While I was happily rejuvenating the geek in me by writing scripts, I still wondered why there were not more GUIs to help using the simulations capabilities of R. Or taking the problem the other way around:  why do people bother to implement the computing and statistical layers in end-user software? They could just concentrate on the user experience, and re-use R packages in the background. If those packages are not powerful, flexible or versatile enough, they could contribute to their development, and make the world better. Yes, the simulations in R are maybe a bit slower that the equivalent methods implemented in a dedicated software written in C. But the slower part in a simulation task often comes from the choice of the wrong numerical solver for the task at hand, or even from the dialogue between solver and GUI (I recently used a tool where I could *see* the curves being drawn when simulating the model of Tyson 1991 (BIOMD0000000005), while any decent simulator should provide the results instantly).
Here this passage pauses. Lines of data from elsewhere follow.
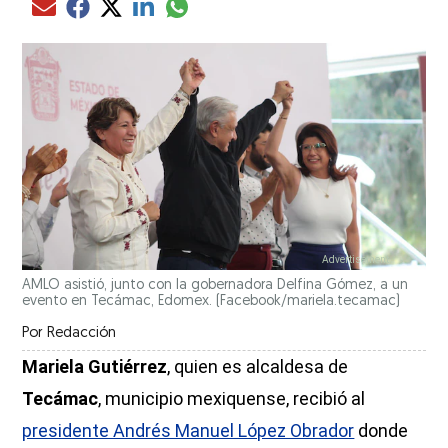
Compartir el artículo actual mediante glo
Compartir el artículo actual mediante Email
Compartir el artículo actual mediante Facebook
Compartir el artículo actual mediante Twitter
Compartir el artículo actual mediante LinkedIn
AMLO asistió, junto con la gobernadora Delfina Gómez, a un
evento en Tecámac, Edomex.
(Facebook/mariela.tecamac)
Por
Redacción
Mariela Gutiérrez
, quien es alcaldesa de
Tecámac
, municipio mexiquense, recibió al
presidente Andrés Manuel López Obrador
donde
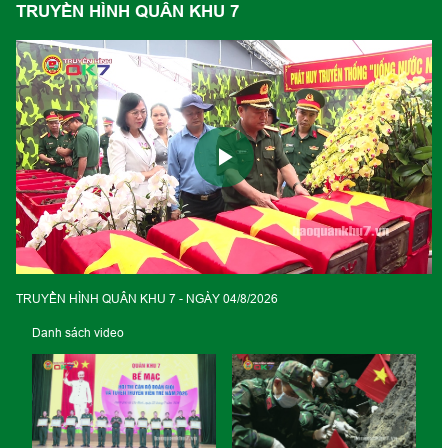
TRUYỀN HÌNH QUÂN KHU 7
Play
Video
TRUYỀN HÌNH QUÂN KHU 7 - NGÀY 04/8/2026
Danh sách video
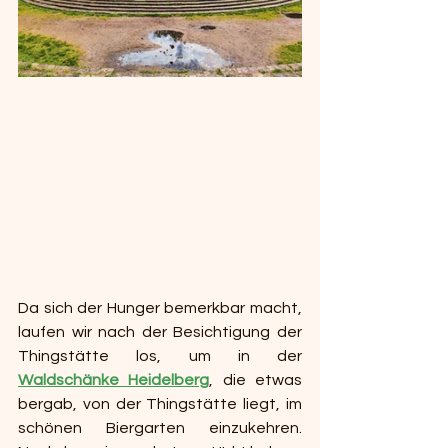
Da sich der Hunger bemerkbar macht, 
laufen wir nach der Besichtigung der 
Thingstätte los, um in der 
Waldschänke Heidelberg
, die etwas 
bergab, von der Thingstätte liegt, im 
schönen Biergarten einzukehren. 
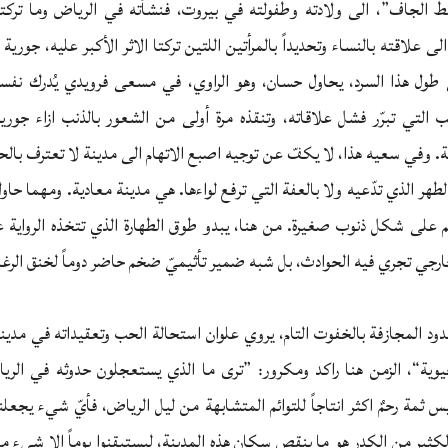
ط الجاف”، الى ولادته وطفولته في بيروت، فنشأته في الرياض وما تركته
 علاقته بالنساء وتحديداً بالمرأتين اللتين تركتا الاثر الأكبر عليه، جورية 
 طول هذا السرد، يحاول حسان، وهو الراوي، في مسعى فرويدي يُدرك نف
التي تبرّر فشل علاقاته، وتنقذه مرة أولى من الشعور بالذنب ازاء جورية،
ة. وفي سعيه هذا، لا يكفّ عن توجيه اصبع الاتهام الى مدينة لا تعترف بالحب
لطهر الذي تدّعيه ولا بالعفة التي ترفع لواءها. هي مدينة معادية. ومهما حاو
على شكل ذنوب صغيرة. من هنا، يبدو طوق الطهارة الذي تتخذه الرواية عنو
 خارجي تجري فيه الحوادث، بل شبه ضمير تأثيميّ ضخم حاضر دوماً لخنق الرغب
لمجازفة بالخفوت التام، يروي علوان استحالة الحب وتعقيداته في مدينة
حيوية“، الزمن هنا راكد ومكرور: ”ترى ما الذي يستعجلون حدوثه في الرياض
س ثمة رحمٌ اكثر انتاجاً للتوائم المتشابهة من ليل الرياض، فأيّ شيء يجعلنا
 الكثير من الكدر هو ما ينقص سكان هذه المدينة، ليستيقنوا يوماً الا شيء 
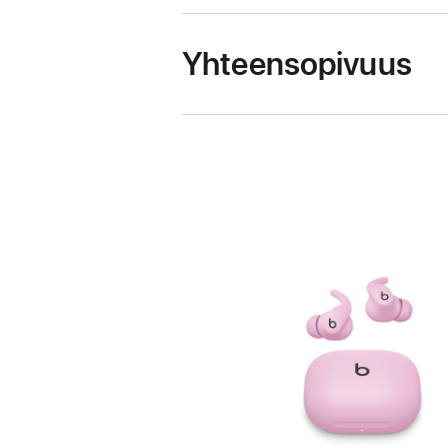
Yhteensopivuus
Moreover, entire domains of research use MatLab (physics, engineering …). The argument of optimisation does not hold long. First, if we want perfect optimisation we should write directly assembly code, and second, how computational biologists can believe they are better at coding simulation tools than people who did that in physics for the last 50 years or so?

To be honest, the time running simulations is a very small part of the activity for a typical student or post-doc in computational systems biology. Most of the time is spent developing the model, reading and data-mining. And a significant amount of time is spent (wasted?) developing Yet Another Simulation Software. This software is most often suboptimal, undocumented and dies when the main developer moves on. Even when the project is maintained, it is pretty hard to provide versions working on all operating systems, a problem that will grow worse with the emerging smartphone and tablet landscape as proper computing tools.

Several international projects aimed at providing a reusable infrastructure for modeling and simulation in biology. Historical examples are the Systems Biology Workbench (which side effect was the development of SBML, so in a sense that was the most influential software project of the last 15 years in biological modeling), or Bio-SPICE. A modern version is the GARUDA project. I really hope these projects decide to avoid re-inventing the wheel and use existing infrastructures. For all that involves calculations, I think I should be R. Not you?